| Work item |
A complete answer lists every line of the entries below where the string "Астарак" appears.

════

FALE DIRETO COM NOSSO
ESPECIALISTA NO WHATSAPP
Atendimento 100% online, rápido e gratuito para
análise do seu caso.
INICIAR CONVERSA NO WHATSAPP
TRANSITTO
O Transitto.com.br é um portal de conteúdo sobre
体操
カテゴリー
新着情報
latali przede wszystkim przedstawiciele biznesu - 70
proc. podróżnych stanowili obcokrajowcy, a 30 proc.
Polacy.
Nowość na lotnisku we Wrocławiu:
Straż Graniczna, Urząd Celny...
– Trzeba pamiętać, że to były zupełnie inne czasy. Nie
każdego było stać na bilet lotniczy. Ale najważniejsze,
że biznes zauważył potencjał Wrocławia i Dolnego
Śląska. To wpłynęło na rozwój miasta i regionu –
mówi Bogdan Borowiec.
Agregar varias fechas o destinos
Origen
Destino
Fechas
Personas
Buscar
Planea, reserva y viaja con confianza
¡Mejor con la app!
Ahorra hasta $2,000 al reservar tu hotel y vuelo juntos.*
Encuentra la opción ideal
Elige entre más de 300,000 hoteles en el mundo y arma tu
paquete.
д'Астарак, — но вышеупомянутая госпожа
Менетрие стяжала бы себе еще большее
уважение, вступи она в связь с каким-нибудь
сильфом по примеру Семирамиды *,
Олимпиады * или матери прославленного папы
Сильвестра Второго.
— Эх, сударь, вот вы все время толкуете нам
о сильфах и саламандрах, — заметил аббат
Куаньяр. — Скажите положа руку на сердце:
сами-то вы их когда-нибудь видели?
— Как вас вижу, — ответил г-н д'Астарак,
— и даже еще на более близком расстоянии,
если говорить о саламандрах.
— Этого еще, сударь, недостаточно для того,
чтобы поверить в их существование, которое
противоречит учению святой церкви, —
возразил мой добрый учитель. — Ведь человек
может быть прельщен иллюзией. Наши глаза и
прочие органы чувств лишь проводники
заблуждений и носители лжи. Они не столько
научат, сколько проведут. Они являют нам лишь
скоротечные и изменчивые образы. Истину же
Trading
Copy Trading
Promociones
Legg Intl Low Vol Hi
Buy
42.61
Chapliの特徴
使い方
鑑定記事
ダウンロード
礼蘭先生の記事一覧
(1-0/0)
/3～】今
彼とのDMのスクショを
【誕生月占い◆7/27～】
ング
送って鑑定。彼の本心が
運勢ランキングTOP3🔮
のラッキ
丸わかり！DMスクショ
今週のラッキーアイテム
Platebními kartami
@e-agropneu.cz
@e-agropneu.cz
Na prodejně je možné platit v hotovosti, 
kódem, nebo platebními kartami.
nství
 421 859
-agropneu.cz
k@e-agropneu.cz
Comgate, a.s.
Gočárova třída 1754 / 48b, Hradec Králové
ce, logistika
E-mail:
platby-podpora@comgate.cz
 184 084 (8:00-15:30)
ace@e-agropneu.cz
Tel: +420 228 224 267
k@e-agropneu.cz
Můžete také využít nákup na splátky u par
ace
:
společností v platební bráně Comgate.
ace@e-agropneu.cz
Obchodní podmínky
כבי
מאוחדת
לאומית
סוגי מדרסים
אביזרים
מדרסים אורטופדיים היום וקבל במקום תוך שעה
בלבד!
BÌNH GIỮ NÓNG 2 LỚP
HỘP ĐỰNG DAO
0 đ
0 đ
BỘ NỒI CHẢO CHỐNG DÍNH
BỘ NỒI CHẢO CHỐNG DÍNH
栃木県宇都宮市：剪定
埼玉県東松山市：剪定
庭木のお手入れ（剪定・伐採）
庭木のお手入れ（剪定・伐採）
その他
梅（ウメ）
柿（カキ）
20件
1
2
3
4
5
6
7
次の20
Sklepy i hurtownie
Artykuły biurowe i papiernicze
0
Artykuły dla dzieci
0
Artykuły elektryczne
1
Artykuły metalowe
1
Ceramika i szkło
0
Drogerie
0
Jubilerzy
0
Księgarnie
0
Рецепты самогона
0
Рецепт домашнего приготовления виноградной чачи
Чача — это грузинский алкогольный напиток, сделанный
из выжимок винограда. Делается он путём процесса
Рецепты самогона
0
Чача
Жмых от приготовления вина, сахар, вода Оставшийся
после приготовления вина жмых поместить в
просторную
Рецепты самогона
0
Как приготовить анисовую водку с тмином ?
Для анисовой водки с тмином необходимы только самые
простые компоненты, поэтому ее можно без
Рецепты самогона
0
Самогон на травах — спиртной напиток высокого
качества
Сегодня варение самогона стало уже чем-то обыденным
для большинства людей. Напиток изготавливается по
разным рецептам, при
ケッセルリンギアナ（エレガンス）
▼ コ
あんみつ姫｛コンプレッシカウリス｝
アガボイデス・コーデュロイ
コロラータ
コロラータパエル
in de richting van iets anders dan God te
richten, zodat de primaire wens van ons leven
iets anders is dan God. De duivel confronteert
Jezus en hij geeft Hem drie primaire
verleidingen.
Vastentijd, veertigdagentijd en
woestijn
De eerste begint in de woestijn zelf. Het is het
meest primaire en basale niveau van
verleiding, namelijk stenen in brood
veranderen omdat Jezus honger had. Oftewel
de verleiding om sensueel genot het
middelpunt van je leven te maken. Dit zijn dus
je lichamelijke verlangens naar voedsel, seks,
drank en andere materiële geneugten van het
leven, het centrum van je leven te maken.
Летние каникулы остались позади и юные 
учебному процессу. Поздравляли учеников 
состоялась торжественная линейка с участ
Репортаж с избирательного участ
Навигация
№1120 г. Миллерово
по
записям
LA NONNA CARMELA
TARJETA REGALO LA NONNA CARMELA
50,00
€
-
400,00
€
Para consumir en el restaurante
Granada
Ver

════

| Reply to the task |
д'Астарак, — но вышеупомянутая госпожа
— Как вас вижу, — ответил г-н д'Астарак,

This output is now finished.